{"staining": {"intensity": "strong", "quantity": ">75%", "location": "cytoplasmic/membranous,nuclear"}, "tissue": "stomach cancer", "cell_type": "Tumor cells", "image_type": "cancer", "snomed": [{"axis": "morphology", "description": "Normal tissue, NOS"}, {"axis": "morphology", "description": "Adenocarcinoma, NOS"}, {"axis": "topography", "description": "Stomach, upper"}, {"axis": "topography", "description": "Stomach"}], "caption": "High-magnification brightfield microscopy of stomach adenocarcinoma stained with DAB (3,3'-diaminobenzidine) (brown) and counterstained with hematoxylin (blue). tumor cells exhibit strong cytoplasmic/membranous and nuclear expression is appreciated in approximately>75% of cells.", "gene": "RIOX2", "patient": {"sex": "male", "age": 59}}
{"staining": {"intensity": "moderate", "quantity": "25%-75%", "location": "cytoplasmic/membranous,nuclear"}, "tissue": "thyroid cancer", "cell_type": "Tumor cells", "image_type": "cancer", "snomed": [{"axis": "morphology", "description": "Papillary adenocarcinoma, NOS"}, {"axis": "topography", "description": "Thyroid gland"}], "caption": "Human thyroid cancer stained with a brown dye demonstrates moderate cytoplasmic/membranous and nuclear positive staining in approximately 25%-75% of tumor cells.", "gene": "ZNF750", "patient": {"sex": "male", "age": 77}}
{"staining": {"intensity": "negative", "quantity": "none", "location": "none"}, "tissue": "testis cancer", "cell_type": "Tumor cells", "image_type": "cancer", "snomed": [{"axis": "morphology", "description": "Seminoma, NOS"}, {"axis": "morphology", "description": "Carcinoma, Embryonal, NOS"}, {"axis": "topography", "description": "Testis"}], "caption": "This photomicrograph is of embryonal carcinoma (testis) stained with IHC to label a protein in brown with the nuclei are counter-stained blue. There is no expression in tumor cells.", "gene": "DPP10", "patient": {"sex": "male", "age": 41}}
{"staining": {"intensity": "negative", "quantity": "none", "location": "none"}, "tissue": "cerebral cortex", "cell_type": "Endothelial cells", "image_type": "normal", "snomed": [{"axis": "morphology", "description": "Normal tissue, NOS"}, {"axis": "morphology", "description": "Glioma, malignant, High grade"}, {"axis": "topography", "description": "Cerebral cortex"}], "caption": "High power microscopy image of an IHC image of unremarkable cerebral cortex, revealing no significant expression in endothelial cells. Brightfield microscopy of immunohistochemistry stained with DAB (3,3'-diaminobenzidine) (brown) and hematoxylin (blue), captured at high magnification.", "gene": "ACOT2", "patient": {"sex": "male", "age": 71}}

* _ASSIGNMENT_:
Would you print the line containing "thyroid cancer stained" and every line after it up to the end of the listing above, exactly, and nothing else?

* _TASK SOLUTION_:
{"staining": {"intensity": "moderate", "quantity": "25%-75%", "location": "cytoplasmic/membranous,nuclear"}, "tissue": "thyroid cancer", "cell_type": "Tumor cells", "image_type": "cancer", "snomed": [{"axis": "morphology", "description": "Papillary adenocarcinoma, NOS"}, {"axis": "topography", "description": "Thyroid gland"}], "caption": "Human thyroid cancer stained with a brown dye demonstrates moderate cytoplasmic/membranous and nuclear positive staining in approximately 25%-75% of tumor cells.", "gene": "ZNF750", "patient": {"sex": "male", "age": 77}}
{"staining": {"intensity": "negative", "quantity": "none", "location": "none"}, "tissue": "testis cancer", "cell_type": "Tumor cells", "image_type": "cancer", "snomed": [{"axis": "morphology", "description": "Seminoma, NOS"}, {"axis": "morphology", "description": "Carcinoma, Embryonal, NOS"}, {"axis": "topography", "description": "Testis"}], "caption": "This photomicrograph is of embryonal carcinoma (testis) stained with IHC to label a protein in brown with the nuclei are counter-stained blue. There is no expression in tumor cells.", "gene": "DPP10", "patient": {"sex": "male", "age": 41}}
{"staining": {"intensity": "negative", "quantity": "none", "location": "none"}, "tissue": "cerebral cortex", "cell_type": "Endothelial cells", "image_type": "normal", "snomed": [{"axis": "morphology", "description": "Normal tissue, NOS"}, {"axis": "morphology", "description": "Glioma, malignant, High grade"}, {"axis": "topography", "description": "Cerebral cortex"}], "caption": "High power microscopy image of an IHC image of unremarkable cerebral cortex, revealing no significant expression in endothelial cells. Brightfield microscopy of immunohistochemistry stained with DAB (3,3'-diaminobenzidine) (brown) and hematoxylin (blue), captured at high magnification.", "gene": "ACOT2", "patient": {"sex": "male", "age": 71}}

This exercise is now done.